I would like to Fourier-transform an image with cuFFT, and display e.g. the magnitude of the complex values. How do I resolve this incompatibility between the two data types? Is there a way for cuFFT to act on VBO's?


Perhaps I should write a CUDA-kernel that takes the cufftComplex type and maps the magnitude of each complex number to a 1D-VBO. Or a CUDA-kernel that maps the cufftComplex type to a 2D-VBO. I do not know what the overhead would be, since it's device-> device I expect it to be manageable.

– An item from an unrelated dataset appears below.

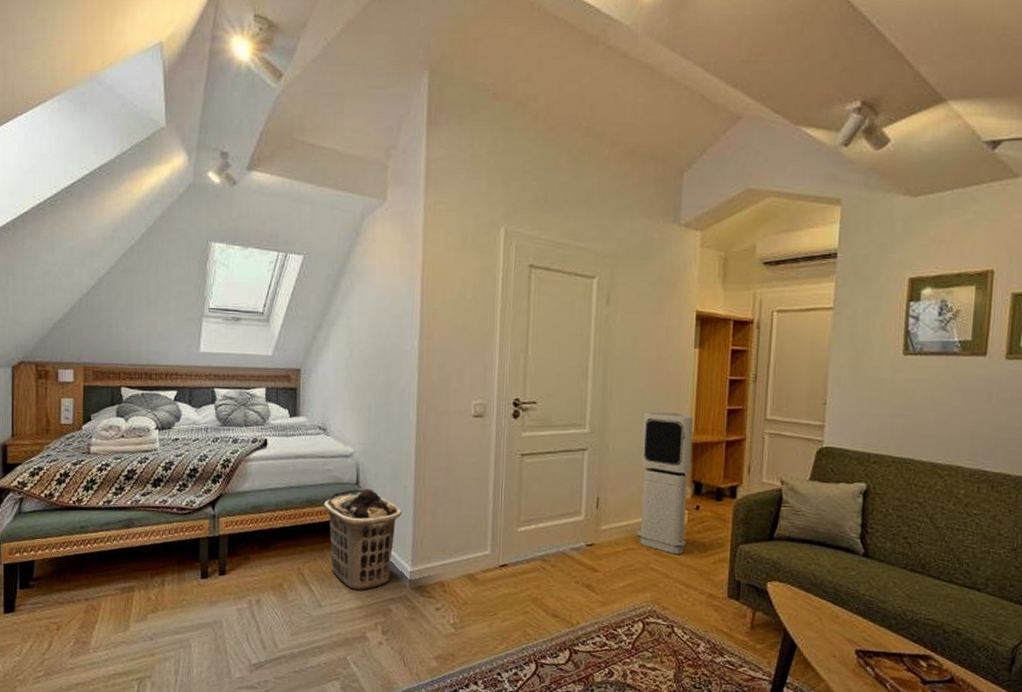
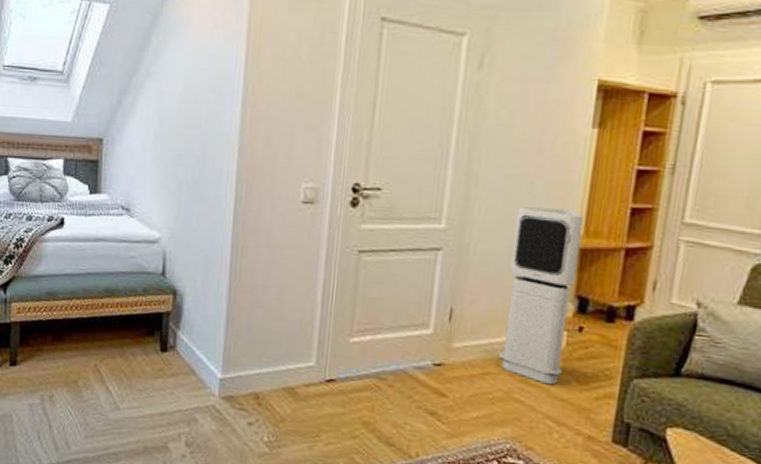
clothes hamper: present [324,488,403,590] -> none [125,280,214,396]

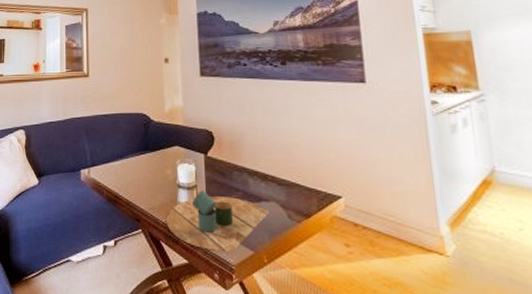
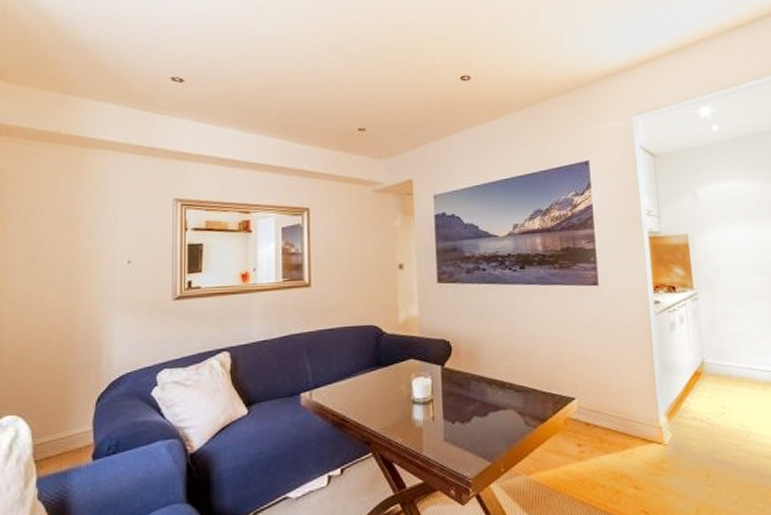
decorative tray: present [166,190,270,252] -> none [399,404,507,467]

cufft can stride and scatter both its input and its output, just like FFTW can. But if you want to display the magnitude of the complex values, that is a separate issue. It needs to be calculated. It's not merely an "incompatibility between the two data types".Robert Crovella
Yes but I thought I could feed complex values to the vertex shader and calculate the magnitude there.Jan M.
Probably you could. That's the first mention of your intention to write a shader that I've seen in the question, although I acknowledge its tagged glsl. Anyway its not an incompatibility between datatypes. It's a calculation that has to be performed; cufft won't do that for you. You could do it in a CUDA kernel (and also do any necessary data shuffling there as well) or perhaps in a shader. Anyway, using CUDA-OpenGL Interop, you could map an OpenGL resource to CUDA. CUFFT (or your magnitude/shuffle kernel) could populate that resource, and then you could turn it back over to OpenGL.Robert Crovella
That's ultimately what I did, a CUDA kernel that takes cufftComplex and writes it to an openGL resource. The performance impact wasn't too bad.Jan M.
@PatronBernard: Could you add your solution as an answer please, so that this question falls off the unanswered queue?talonmies

1 Answers


I managed to resolve this issue by writing a kernel as follows:

__global__ void cufftComplex2Float(float* vbo_magnitude, Complex *z, const int width, const int height){
    unsigned int i = blockIdx.x*blockDim.x + threadIdx.x;
    unsigned int j = blockIdx.y*blockDim.y + threadIdx.y;
    float magnitude = pow(z[j*height + i].x, (float)2) + pow(z[j*height + i].y, (float)2);
    vbo_magnitude[j*height + i] = (PI2 + atanf(sqrt(0.1*magnitude))) / PI;

It involves no host-device transfers so it's pretty quick.